Iran’s APT33 Hackers Are Targeting Industrial Control Systems

One of Iran’s most active hacker groups id targeting the physical control systems used in electric utilities, manufacturing, and oil refineries.

News Insights:

Adam Laub, CMO, STEALTHbits Technologies:

“Sadly, one can only hope – at least for the time being – that APT33’s or any other group’s focus on manufacturers and ICS-related industries is limited to reconnaissance and espionage. The damage of identity or IP theft would pale in comparison to the catastrophic failure of a power plant in the dead of winter or any number of unthinkable scenarios. In a world where there general public has grown largely desensitized to the daily occurrence of data breach, it’s likely that attacks on ICS would jolt us all back into reality.”

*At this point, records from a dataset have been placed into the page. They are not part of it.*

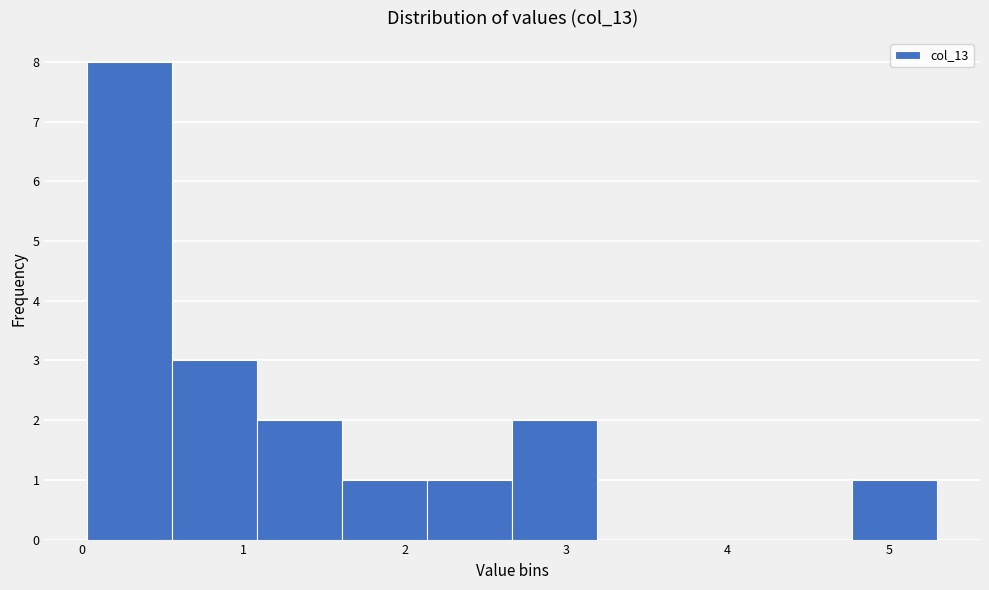

How tall is the bar that spans 0.0 to 0.6 on the x-axis? Neither the bar edges nor the heights are printed on the chart, so give them approximately, as read against the axes.

8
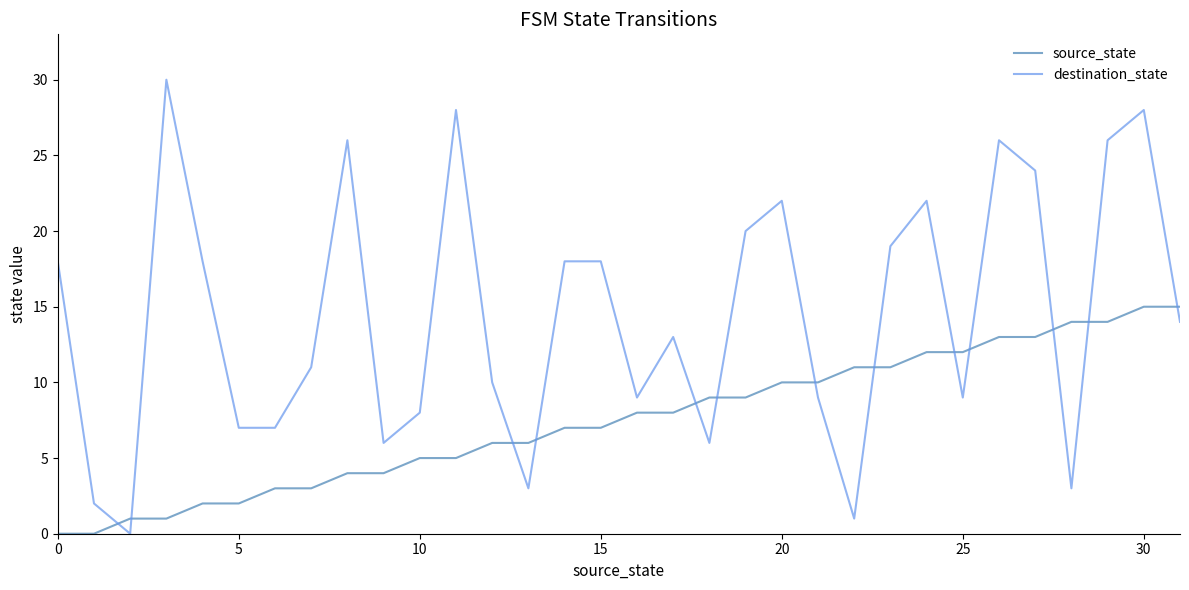

What is the difference between the maximum and minimum values in the source_state series?

15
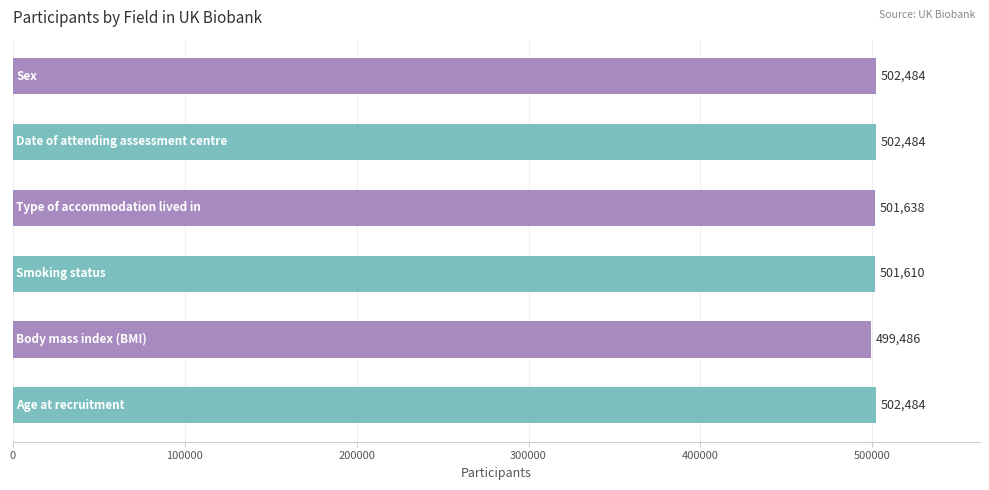

What is the value of the 3rd bar from the top?

501638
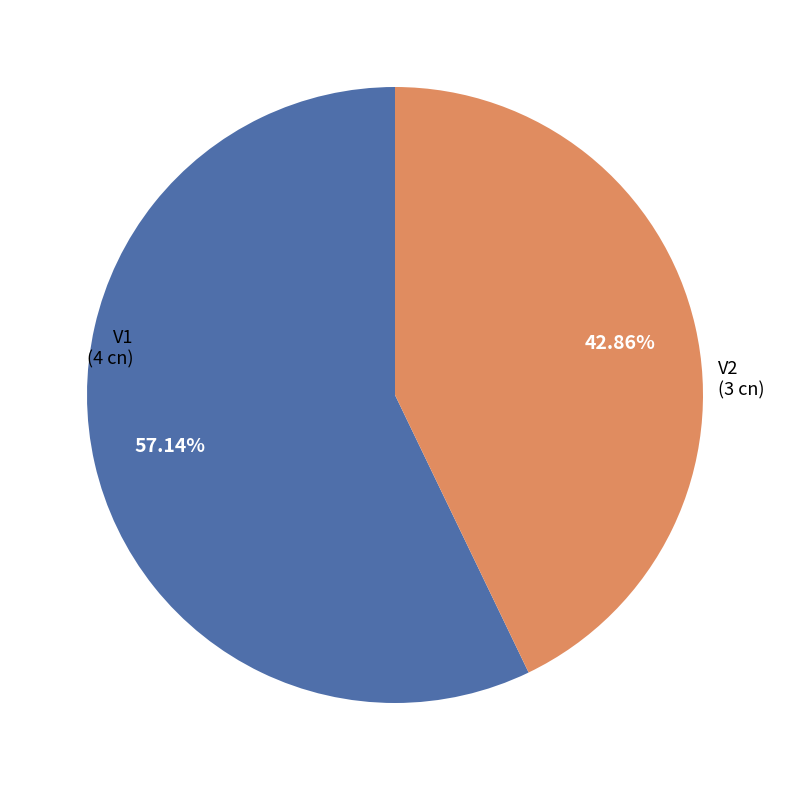

Which slice is the largest?

V1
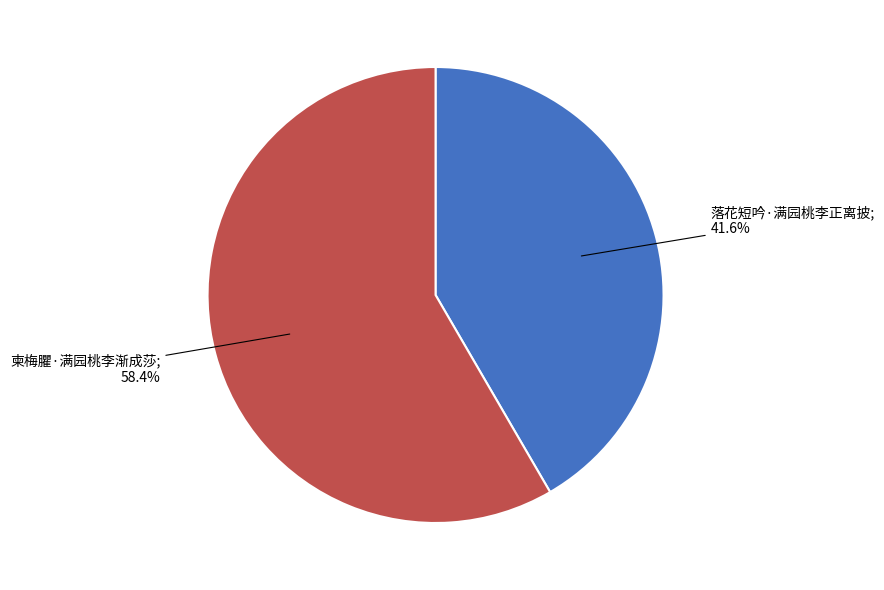

Is there any slice that represents more than half of the pie?

Yes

Ray DeMeo, Co-Founder and COO, Virsec:

There’s a common misconception that OT systems are less vulnerable to attack that IT systems. It’s not necessary to hack physical equipment to cause disruption or damage to industrial equipment. The control system (SCADA and others) are largely run on conventional Windows machines and vulnerable to a wide range of external, supply chain and insider attacks. We’ve seen repeatedly, with attacks from Stuxnet to Triton/Trisis, that fileless, and in-memory attacks can take hijack the control systems, and then easily bring down physical industrial equipment. The ICS industry needs a serious wakeup call to take these threats more seriously, and rapidly implement stronger security across their entire IT/OT stacks.